▸ **MATERIAL PROVIDED**:
▬▬▬
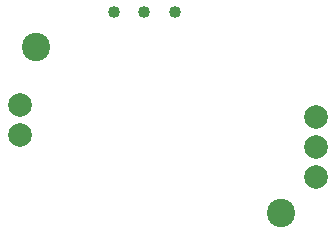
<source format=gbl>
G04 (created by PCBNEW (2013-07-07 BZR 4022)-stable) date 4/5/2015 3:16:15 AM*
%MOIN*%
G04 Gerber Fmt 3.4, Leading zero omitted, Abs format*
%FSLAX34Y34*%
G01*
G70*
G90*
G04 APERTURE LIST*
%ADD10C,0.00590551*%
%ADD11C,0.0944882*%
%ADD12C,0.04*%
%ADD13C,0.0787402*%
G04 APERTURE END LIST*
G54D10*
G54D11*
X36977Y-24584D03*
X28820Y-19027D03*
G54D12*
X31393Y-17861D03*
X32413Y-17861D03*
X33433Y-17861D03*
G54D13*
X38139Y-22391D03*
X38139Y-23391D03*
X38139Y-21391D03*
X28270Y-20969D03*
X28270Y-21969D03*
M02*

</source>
▬▬▬
▸ **WHAT YOU HAVE TO DO**: Copy the whole listing exactly, excluding the pictures in it.

▸ **ANSWER FOR THE TASK**:
<source format=gbl>
G04 (created by PCBNEW (2013-07-07 BZR 4022)-stable) date 4/5/2015 3:16:15 AM*
%MOIN*%
G04 Gerber Fmt 3.4, Leading zero omitted, Abs format*
%FSLAX34Y34*%
G01*
G70*
G90*
G04 APERTURE LIST*
%ADD10C,0.00590551*%
%ADD11C,0.0944882*%
%ADD12C,0.04*%
%ADD13C,0.0787402*%
G04 APERTURE END LIST*
G54D10*
G54D11*
X36977Y-24584D03*
X28820Y-19027D03*
G54D12*
X31393Y-17861D03*
X32413Y-17861D03*
X33433Y-17861D03*
G54D13*
X38139Y-22391D03*
X38139Y-23391D03*
X38139Y-21391D03*
X28270Y-20969D03*
X28270Y-21969D03*
M02*

</source>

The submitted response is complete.